* [PAGE EXTRACT]:

The metadata file T3 is created for each file system or snapshot. The metadata file T3 stores metadata about a file or a directory as an entry. In the present embodiment, the metadata file T3 is configured in a format that can be searched by S3select such as CSV, JSON, and Apache Parquet, for example.
The entry of the metadata file T3 includes fields of a path C31, a type C32, a size C33, a creation date and time C35, a change date and time C37, and a state change C39. Note that the entry may include other metadata such as an access right.
The path C31 stores a path of a file or a directory corresponding to the entry. The type C32 stores a flag indicating whether the entry corresponds to a file or a directory. The size C33 stores the size of the file or the directory corresponding to the entry. The creation date and time C35 stores the date and time when the file or the directory corresponding to the entry is created.
The change date and time C37 stores the date and time when the file or directory corresponding to the entry has been last changed. The state change C39 stores a state change from the state of the previous snapshot for the file or directory corresponding to the entry. The state change C39 stores creation, update, or deletion as the state change. The creation indicates that a file or a directory that has not existed in the previous snapshot is created. The update indicates that the file or directory existing in the previous snapshot has been updated. The deletion indicates that a file or a directory existing in the previous snapshot has been deleted.
FIG. 7 is a diagram illustrating an example of an operation log list according to the first embodiment.

* [JOB A]: In one to three sentences, explain from the metadata file passage what the state change field C39 records and what each of its possible values indicates.
* [JOB B]: Please list every field that the metadata file passage names for an entry of the metadata file T3, with its reference label.
* [JOB C]: Carry the metadata file passage forward from its final sentence.

* [DATASET CONTENT]:
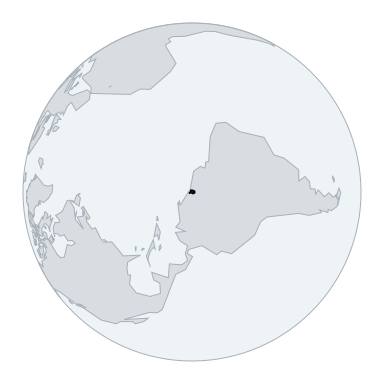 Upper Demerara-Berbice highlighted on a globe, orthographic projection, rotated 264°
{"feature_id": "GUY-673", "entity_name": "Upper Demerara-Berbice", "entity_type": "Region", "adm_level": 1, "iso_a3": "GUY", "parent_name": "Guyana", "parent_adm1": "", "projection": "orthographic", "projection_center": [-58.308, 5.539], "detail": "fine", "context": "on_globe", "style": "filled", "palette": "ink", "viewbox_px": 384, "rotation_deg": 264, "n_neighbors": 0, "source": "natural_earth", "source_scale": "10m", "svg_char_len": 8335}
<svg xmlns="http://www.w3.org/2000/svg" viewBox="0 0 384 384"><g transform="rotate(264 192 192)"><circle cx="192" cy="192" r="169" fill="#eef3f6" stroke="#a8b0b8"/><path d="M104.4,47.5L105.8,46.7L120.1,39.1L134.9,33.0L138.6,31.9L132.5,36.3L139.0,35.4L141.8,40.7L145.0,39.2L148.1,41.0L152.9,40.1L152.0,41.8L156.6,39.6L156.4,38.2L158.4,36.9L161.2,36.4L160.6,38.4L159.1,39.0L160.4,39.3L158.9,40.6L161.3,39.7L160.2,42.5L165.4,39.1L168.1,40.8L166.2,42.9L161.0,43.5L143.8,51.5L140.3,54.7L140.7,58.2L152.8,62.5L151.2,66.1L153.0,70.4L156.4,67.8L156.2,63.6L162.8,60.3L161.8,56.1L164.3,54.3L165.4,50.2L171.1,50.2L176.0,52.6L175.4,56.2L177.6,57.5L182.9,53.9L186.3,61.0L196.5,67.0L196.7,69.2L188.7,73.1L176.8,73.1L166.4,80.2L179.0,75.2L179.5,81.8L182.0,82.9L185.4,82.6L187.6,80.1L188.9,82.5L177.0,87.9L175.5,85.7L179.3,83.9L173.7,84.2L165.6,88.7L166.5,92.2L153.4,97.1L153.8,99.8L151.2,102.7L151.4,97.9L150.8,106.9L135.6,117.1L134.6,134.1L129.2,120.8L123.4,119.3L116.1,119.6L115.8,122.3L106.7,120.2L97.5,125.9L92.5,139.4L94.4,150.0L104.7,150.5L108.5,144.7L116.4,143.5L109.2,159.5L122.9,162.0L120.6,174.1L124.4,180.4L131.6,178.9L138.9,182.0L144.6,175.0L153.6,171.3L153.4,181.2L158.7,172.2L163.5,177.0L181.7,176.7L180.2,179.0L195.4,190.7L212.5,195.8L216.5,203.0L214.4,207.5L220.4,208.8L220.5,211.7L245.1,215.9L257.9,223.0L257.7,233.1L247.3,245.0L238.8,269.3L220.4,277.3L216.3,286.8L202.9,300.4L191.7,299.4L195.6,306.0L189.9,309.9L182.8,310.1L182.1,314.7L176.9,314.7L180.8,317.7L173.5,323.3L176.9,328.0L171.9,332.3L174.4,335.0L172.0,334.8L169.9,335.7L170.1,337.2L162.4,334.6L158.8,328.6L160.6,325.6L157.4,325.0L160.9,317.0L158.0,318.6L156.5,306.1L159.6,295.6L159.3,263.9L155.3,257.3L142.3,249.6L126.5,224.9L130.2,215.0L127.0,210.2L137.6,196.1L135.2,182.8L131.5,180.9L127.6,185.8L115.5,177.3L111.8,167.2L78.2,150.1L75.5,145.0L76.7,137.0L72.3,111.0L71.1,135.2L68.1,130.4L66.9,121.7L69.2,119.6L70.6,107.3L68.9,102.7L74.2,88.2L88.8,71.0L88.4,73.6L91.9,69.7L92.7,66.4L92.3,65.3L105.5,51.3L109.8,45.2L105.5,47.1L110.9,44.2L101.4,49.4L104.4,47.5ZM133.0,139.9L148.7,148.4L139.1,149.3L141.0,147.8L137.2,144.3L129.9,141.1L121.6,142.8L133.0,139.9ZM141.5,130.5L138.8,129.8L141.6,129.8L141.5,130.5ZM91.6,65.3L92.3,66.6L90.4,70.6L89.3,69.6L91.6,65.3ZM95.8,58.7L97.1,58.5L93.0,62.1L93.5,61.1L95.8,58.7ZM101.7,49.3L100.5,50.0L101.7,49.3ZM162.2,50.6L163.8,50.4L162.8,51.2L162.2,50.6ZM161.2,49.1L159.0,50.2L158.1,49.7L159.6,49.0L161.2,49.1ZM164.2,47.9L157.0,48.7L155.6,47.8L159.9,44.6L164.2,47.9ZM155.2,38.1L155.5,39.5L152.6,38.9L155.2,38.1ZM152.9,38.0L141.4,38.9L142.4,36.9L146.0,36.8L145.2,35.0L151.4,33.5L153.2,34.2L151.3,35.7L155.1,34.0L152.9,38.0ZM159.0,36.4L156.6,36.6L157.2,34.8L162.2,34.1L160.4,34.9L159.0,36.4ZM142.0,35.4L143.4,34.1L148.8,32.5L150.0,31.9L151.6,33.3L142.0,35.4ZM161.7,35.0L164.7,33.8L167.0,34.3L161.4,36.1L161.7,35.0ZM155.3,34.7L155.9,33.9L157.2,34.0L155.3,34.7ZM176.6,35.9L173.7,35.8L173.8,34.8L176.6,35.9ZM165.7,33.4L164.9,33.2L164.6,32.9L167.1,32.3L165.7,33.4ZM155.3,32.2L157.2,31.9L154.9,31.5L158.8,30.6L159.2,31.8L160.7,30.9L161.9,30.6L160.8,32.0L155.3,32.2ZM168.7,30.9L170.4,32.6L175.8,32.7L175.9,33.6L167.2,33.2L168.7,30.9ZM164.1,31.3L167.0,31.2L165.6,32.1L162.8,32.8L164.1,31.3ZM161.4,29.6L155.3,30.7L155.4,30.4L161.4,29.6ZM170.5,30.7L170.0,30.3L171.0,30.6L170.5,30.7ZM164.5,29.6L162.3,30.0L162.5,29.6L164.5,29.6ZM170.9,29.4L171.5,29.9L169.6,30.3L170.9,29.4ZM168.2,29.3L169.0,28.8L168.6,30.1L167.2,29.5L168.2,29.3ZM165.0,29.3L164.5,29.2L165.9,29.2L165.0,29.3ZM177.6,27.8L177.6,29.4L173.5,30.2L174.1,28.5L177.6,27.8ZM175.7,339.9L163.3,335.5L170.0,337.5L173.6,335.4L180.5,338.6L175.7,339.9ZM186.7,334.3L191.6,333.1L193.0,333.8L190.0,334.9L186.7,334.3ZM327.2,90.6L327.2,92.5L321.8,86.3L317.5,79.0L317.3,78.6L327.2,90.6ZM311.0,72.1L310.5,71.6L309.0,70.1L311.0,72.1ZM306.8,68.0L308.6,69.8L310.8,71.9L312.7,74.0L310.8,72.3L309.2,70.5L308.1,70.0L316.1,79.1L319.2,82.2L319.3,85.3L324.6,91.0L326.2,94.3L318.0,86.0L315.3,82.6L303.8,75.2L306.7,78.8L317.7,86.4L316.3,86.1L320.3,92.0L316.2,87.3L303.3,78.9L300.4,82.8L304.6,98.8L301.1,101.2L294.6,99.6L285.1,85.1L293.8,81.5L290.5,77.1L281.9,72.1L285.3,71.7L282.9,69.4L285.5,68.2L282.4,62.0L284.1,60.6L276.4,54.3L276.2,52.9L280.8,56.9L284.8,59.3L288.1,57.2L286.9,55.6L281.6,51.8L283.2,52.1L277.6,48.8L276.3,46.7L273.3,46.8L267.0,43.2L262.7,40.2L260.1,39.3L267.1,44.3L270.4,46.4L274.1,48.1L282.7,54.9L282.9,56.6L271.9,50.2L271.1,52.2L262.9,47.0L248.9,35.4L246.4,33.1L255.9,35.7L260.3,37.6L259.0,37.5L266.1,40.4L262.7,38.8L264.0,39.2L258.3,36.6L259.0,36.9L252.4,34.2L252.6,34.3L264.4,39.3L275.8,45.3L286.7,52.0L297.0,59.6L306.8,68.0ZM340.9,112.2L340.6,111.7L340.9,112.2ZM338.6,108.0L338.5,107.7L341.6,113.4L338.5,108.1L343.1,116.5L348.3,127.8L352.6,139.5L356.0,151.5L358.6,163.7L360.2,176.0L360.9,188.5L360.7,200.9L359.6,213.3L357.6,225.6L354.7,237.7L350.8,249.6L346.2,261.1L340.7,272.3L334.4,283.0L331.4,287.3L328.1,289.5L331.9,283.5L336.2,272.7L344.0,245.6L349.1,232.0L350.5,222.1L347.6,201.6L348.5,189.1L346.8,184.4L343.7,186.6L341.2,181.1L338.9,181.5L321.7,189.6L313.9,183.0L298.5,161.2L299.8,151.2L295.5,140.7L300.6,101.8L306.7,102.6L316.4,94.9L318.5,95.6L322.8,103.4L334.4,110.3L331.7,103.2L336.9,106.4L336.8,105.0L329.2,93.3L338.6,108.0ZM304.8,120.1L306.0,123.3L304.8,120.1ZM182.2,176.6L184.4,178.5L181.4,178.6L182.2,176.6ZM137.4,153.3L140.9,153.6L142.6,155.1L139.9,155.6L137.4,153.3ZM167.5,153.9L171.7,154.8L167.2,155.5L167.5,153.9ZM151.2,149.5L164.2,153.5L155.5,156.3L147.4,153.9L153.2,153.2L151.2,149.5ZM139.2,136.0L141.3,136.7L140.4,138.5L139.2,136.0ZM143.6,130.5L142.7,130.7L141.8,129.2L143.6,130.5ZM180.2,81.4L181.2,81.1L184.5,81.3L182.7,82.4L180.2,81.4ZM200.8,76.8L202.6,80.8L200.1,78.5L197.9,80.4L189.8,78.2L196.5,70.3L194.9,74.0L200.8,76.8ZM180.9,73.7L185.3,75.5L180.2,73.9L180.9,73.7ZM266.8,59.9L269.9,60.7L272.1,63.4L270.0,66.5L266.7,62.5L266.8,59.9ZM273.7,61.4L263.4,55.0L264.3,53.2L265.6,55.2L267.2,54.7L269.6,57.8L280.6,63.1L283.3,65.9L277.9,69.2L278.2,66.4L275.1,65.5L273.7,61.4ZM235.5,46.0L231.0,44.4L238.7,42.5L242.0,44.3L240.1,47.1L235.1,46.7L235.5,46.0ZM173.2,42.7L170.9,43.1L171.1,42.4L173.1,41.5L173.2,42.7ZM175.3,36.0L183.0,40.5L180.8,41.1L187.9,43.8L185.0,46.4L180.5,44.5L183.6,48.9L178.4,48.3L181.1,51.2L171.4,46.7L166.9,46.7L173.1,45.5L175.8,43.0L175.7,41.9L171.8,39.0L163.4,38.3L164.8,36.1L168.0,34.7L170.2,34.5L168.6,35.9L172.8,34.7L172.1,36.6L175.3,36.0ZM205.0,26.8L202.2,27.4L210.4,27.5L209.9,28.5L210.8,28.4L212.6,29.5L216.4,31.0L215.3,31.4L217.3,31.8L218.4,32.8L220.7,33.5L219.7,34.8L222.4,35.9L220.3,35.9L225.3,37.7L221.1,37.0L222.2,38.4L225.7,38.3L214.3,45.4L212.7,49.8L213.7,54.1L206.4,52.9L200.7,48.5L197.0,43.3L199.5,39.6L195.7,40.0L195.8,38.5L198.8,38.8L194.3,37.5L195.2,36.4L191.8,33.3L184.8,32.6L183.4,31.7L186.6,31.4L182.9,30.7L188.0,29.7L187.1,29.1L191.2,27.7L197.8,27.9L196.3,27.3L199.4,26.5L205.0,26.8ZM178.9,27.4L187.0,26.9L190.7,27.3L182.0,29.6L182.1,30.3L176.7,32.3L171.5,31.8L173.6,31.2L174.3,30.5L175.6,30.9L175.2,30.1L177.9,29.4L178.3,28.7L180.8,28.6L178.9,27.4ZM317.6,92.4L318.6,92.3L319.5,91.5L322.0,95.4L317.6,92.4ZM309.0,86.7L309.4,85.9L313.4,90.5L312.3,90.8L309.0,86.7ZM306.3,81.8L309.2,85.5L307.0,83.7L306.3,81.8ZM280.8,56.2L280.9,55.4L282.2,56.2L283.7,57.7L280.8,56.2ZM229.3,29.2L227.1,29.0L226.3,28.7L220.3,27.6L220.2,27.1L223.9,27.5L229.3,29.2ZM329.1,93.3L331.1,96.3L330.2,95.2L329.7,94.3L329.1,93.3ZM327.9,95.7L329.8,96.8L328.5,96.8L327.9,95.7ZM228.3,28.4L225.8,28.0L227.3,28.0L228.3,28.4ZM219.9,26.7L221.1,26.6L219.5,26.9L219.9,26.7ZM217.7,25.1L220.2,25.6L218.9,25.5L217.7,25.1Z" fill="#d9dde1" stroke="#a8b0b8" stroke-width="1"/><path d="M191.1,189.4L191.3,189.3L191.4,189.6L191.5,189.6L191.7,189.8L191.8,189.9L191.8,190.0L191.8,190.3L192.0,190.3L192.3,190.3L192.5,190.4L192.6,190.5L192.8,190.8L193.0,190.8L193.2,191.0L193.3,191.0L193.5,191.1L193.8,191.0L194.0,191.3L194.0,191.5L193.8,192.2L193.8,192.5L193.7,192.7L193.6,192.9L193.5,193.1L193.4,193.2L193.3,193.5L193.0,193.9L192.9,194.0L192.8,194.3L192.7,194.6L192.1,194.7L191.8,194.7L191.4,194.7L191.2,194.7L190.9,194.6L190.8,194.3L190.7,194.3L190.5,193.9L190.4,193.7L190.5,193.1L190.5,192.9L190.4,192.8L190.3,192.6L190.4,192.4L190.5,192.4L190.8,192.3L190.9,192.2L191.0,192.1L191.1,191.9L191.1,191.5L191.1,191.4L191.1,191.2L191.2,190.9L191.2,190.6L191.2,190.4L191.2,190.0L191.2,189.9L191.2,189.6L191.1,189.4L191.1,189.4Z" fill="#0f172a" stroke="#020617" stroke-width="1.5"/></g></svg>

* [RIGHT ANSWER A]: The state change field C39 records how the file or directory has changed since the previous snapshot, as creation, update, or deletion. Creation means the file or directory did not exist in the previous snapshot and has been created. Update means it existed there and has been updated, and deletion means it existed there and has been deleted.

* [RIGHT ANSWER B]:
- path C31
- type C32
- size C33
- creation date and time C35
- change date and time C37
- state change C39

* [RIGHT ANSWER C]:
The operation log list T5 stores an entry (log) for each file I/O operation. The file I/O operation includes an operation on a file or a directory as an operation target. The entry of the operation log list T5 includes fields of an operation type C51, a file system name C52, a file handler C53, a type C55, and a time stamp C57.
The operation type C51 stores the operation type of the file I/O corresponding to the entry. Examples of the operation type include Create, Write, and Delete. The file system name C52 stores a file system name to which an operation target (file or directory) corresponding to the entry belongs. The file handler C53 stores a file handler, which is an operation target, corresponding to the entry.
The type C55 stores a type name of the type to be operated corresponding to the entry, that is, a value indicating a file or a directory. The time stamp C57 stores information indicating the time when the operation corresponding to the entry is performed.
FIG. 8 is a diagram illustrating an example of a file storage list according to the first embodiment;
The file storage list T7 is a table that stores access information for accessing each file storage 10 existing in a plurality of sites. The file storage list T7 stores an entry for each file storage 10. The entry of the file storage list T7 includes fields of a site C71, a file storage name C73, and access information C75.
In the site C71, the name (site name) of the site in which the file storage 10 corresponding to the entry exists is stored. The file storage name C73 stores the name (file storage name) of the file storage 10 corresponding to the entry. The access information C75 stores information (access information) for accessing the file storage 10 corresponding to the entry. The access information is, for example, an IP address, a user name, a password, or the like.
FIG. 9 is a diagram illustrating an example of a data search result according to the first embodiment.
The data search result T9 is a search result for the data search request of the client 40. The data search result T9 includes, for example, an entry for a search result (file or directory). The entry of the data search result T9 includes fields of a name C90, a path C91, a site C92, a type C93, a size C94, a creation date and time C95, and a change date and time C97.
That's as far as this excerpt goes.